%%

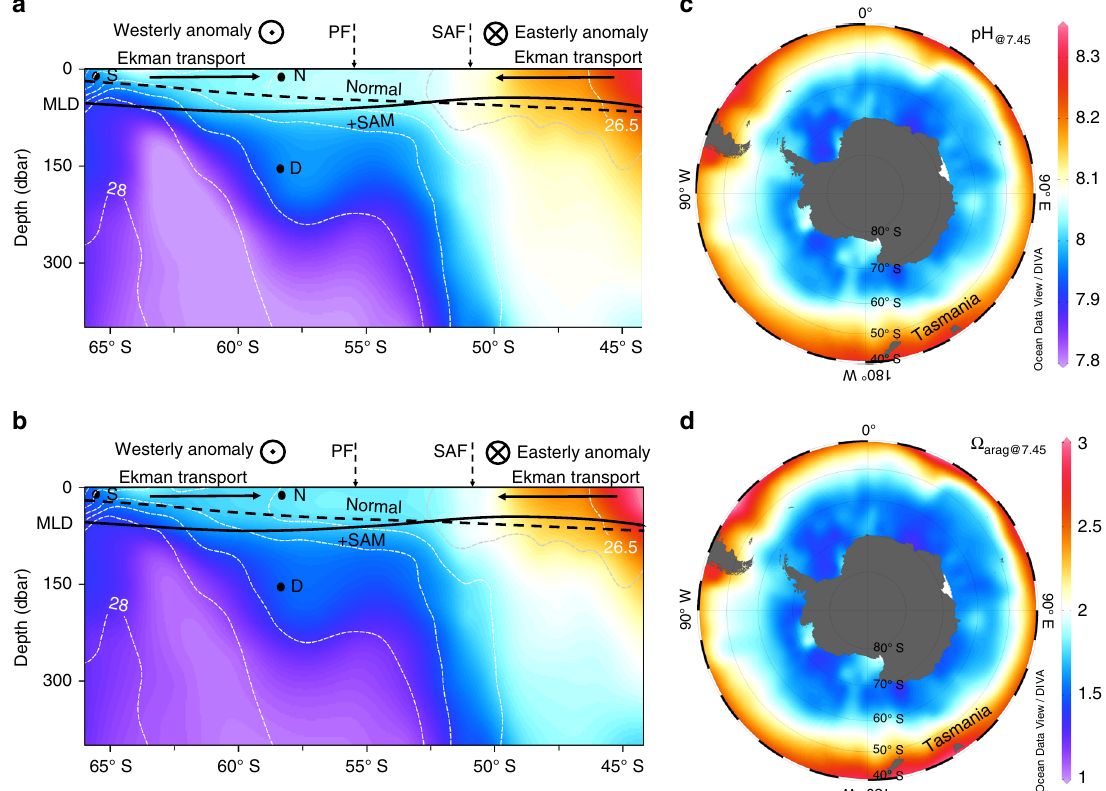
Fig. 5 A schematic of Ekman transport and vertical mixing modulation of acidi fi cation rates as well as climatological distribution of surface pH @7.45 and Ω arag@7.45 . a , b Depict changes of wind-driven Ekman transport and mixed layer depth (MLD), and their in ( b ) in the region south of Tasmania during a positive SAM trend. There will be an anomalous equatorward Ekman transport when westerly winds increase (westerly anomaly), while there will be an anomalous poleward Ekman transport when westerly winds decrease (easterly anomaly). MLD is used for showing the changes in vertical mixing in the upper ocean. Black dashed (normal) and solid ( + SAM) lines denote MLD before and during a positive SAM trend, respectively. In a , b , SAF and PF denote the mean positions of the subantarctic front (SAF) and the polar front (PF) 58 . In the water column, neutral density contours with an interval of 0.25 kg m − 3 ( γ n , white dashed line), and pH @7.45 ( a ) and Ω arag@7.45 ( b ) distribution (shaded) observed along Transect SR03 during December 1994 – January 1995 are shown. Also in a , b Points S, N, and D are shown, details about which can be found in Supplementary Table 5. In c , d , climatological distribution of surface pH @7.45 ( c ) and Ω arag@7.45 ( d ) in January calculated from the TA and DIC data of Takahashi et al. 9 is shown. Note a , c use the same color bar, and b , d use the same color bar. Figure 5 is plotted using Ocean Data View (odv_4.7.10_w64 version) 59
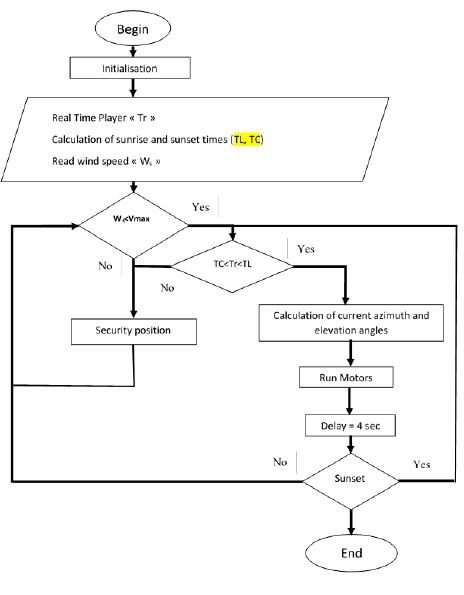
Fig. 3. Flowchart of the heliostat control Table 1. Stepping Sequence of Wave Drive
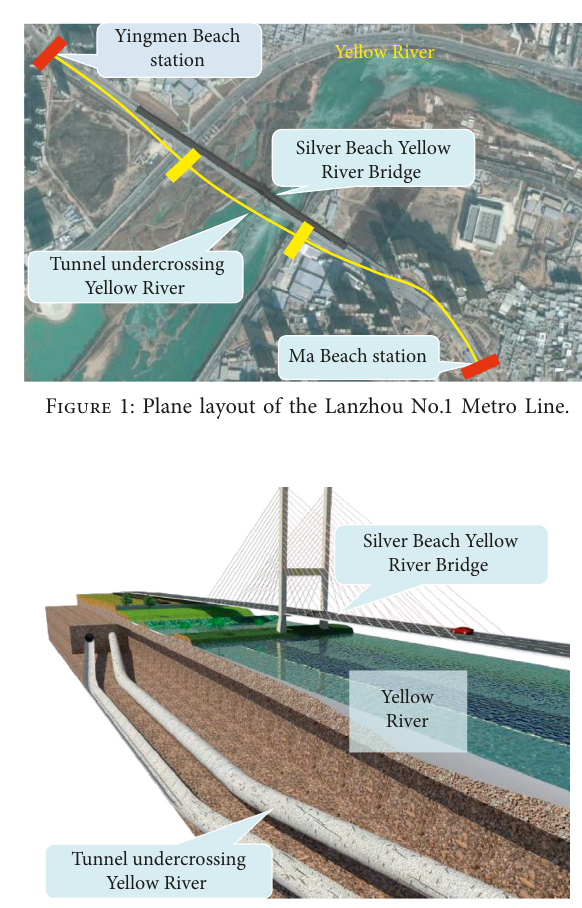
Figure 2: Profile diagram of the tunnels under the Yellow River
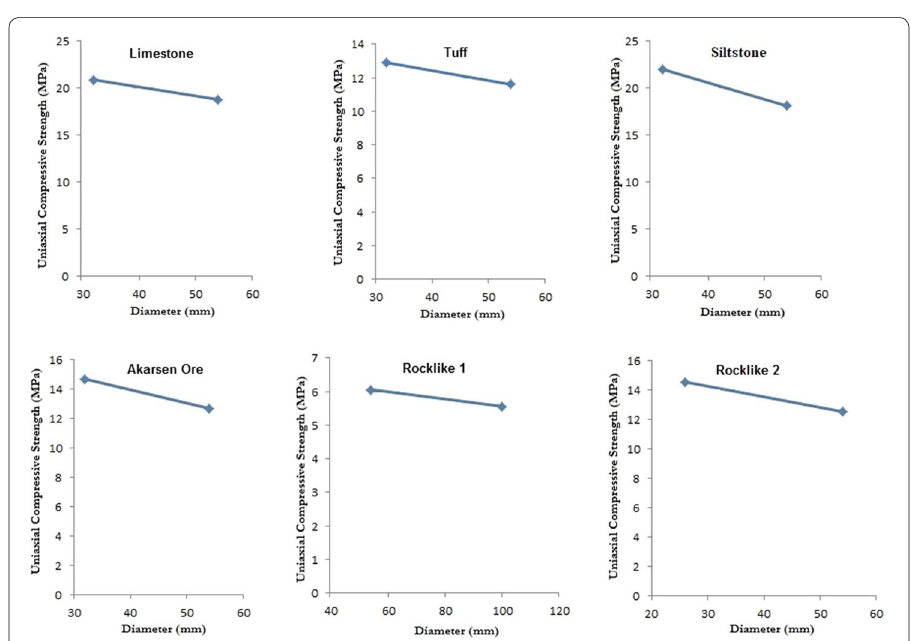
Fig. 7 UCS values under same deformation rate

%%

> WHAT IS REQUIRED
The job here is to retype the data exactly, with no pictures included.

> PROBLEM SOLUTION
Fig. 5 A schematic of Ekman transport and vertical mixing modulation of acidi fi cation rates as well as climatological distribution of surface pH @7.45 and Ω arag@7.45 . a , b Depict changes of wind-driven Ekman transport and mixed layer depth (MLD), and their in ( b ) in the region south of Tasmania during a positive SAM trend. There will be an anomalous equatorward Ekman transport when westerly winds increase (westerly anomaly), while there will be an anomalous poleward Ekman transport when westerly winds decrease (easterly anomaly). MLD is used for showing the changes in vertical mixing in the upper ocean. Black dashed (normal) and solid ( + SAM) lines denote MLD before and during a positive SAM trend, respectively. In a , b , SAF and PF denote the mean positions of the subantarctic front (SAF) and the polar front (PF) 58 . In the water column, neutral density contours with an interval of 0.25 kg m − 3 ( γ n , white dashed line), and pH @7.45 ( a ) and Ω arag@7.45 ( b ) distribution (shaded) observed along Transect SR03 during December 1994 – January 1995 are shown. Also in a , b Points S, N, and D are shown, details about which can be found in Supplementary Table 5. In c , d , climatological distribution of surface pH @7.45 ( c ) and Ω arag@7.45 ( d ) in January calculated from the TA and DIC data of Takahashi et al. 9 is shown. Note a , c use the same color bar, and b , d use the same color bar. Figure 5 is plotted using Ocean Data View (odv_4.7.10_w64 version) 59
Fig. 3. Flowchart of the heliostat control Table 1. Stepping Sequence of Wave Drive
Figure 2: Profile diagram of the tunnels under the Yellow River
Fig. 7 UCS values under same deformation rate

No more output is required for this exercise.